• ZIEL DER AUFGABE
Schreiben Sie die folgenden Daten vollständig und wortgetreu ab, lassen Sie dabei aber die Bilder weg.

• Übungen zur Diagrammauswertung
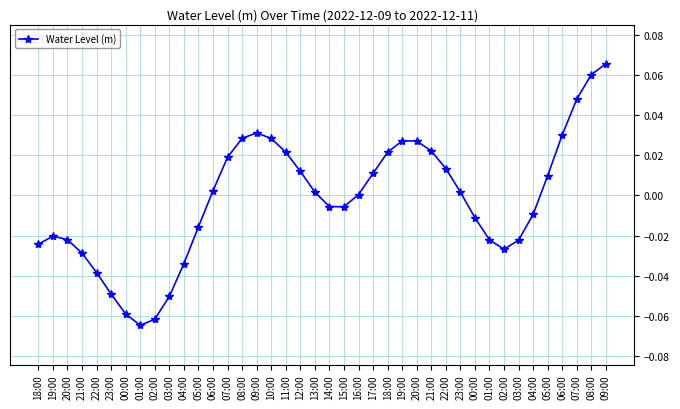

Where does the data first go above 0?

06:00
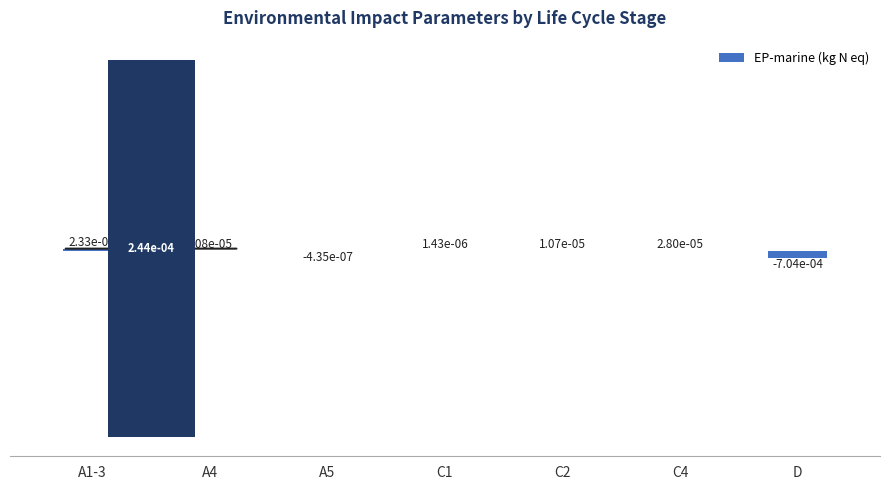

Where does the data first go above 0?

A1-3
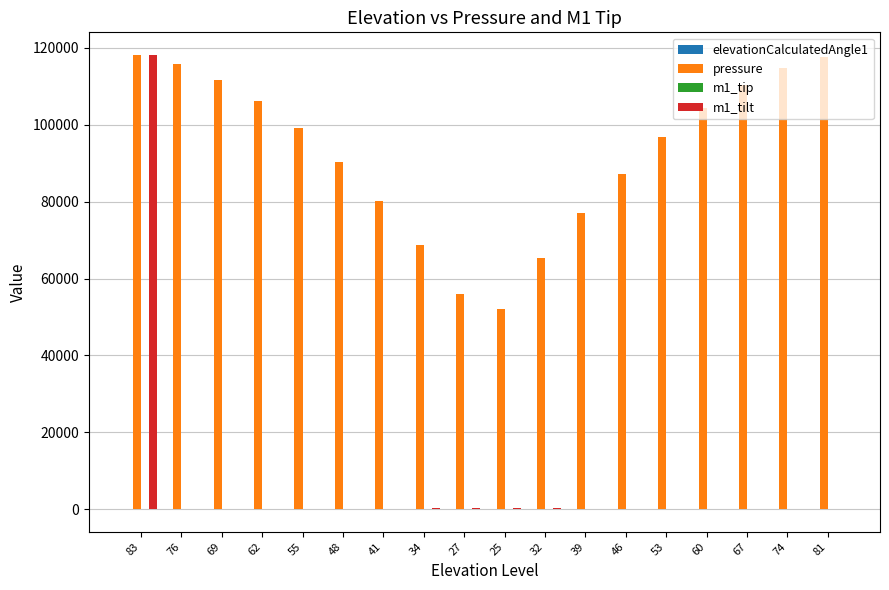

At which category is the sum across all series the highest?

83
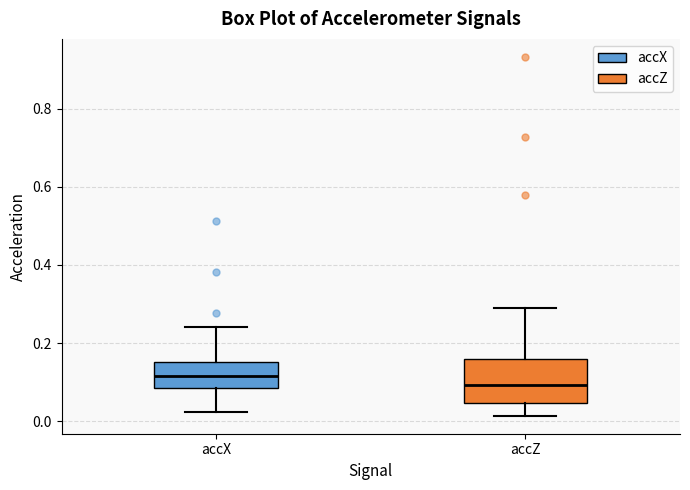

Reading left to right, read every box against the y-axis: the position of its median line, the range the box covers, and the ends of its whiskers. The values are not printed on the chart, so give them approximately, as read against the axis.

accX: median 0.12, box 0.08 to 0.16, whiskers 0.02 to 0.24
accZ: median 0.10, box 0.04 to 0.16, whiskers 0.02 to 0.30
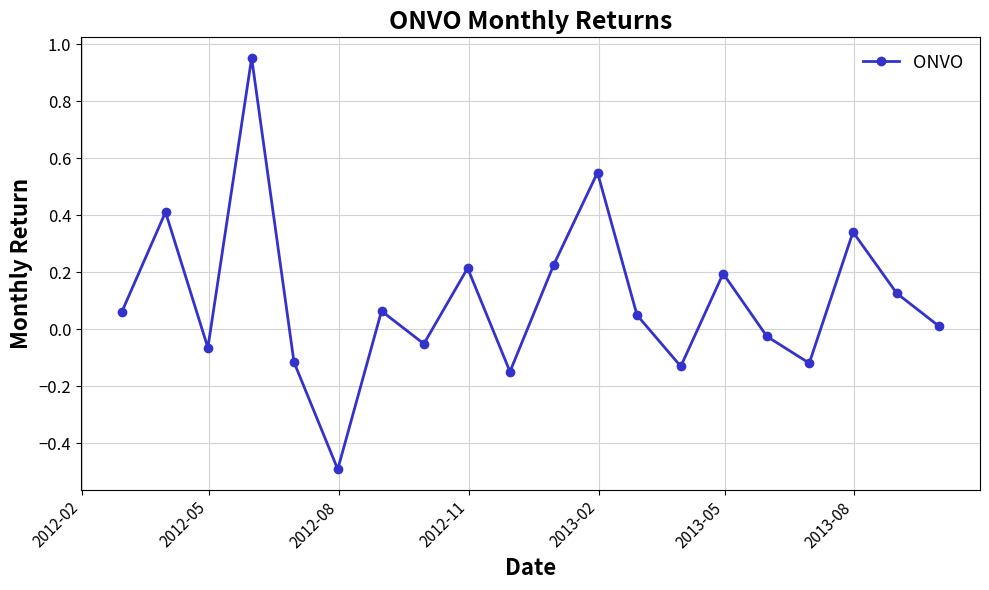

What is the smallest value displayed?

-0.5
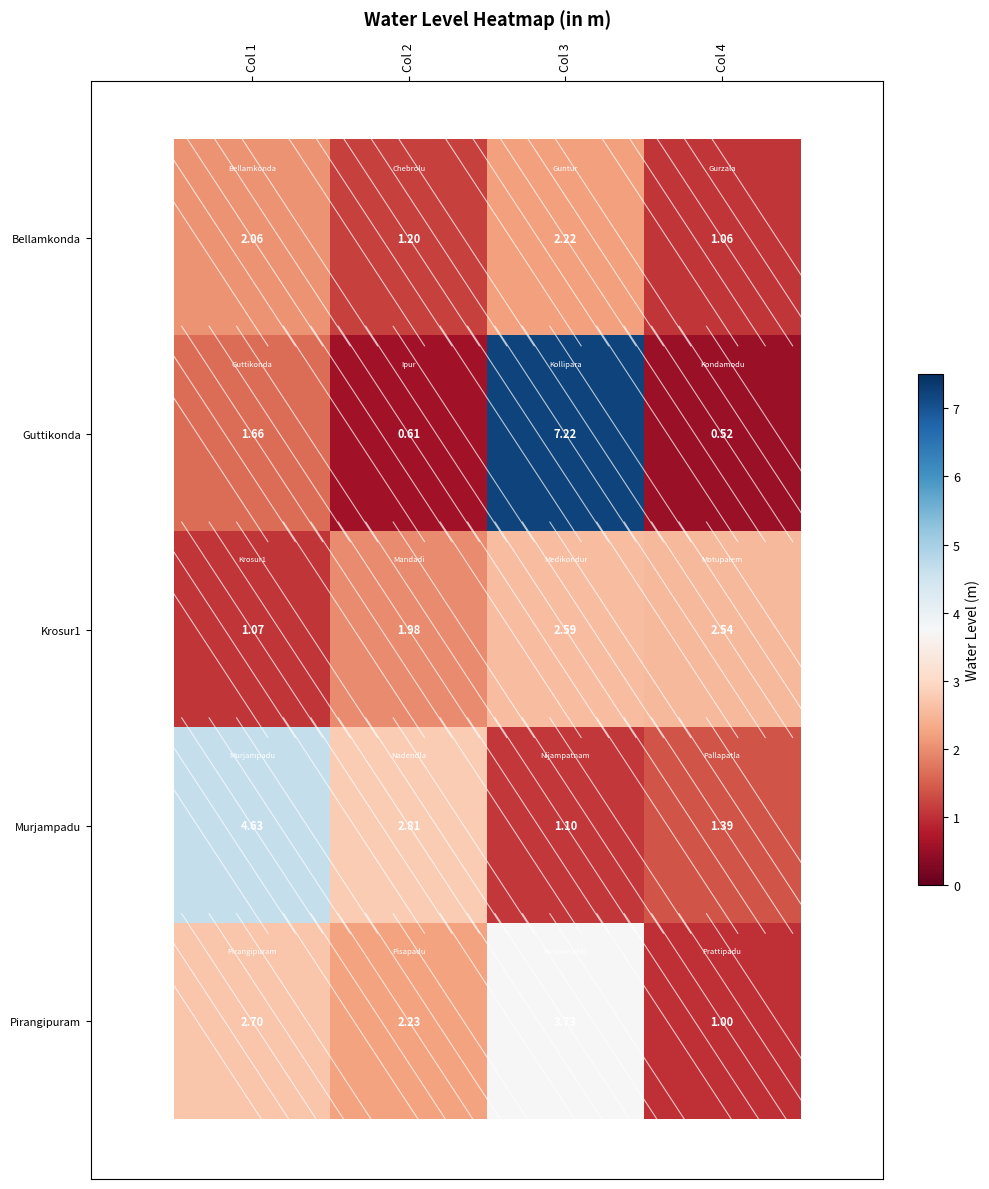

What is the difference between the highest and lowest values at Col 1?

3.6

• LÖSUNG DER AUFGABE
Where does the data first go above 0?

06:00

Where does the data first go above 0?

A1-3

At which category is the sum across all series the highest?

83

Reading left to right, read every box against the y-axis: the position of its median line, the range the box covers, and the ends of its whiskers. The values are not printed on the chart, so give them approximately, as read against the axis.

accX: median 0.12, box 0.08 to 0.16, whiskers 0.02 to 0.24
accZ: median 0.10, box 0.04 to 0.16, whiskers 0.02 to 0.30

What is the smallest value displayed?

-0.5

What is the difference between the highest and lowest values at Col 1?

3.6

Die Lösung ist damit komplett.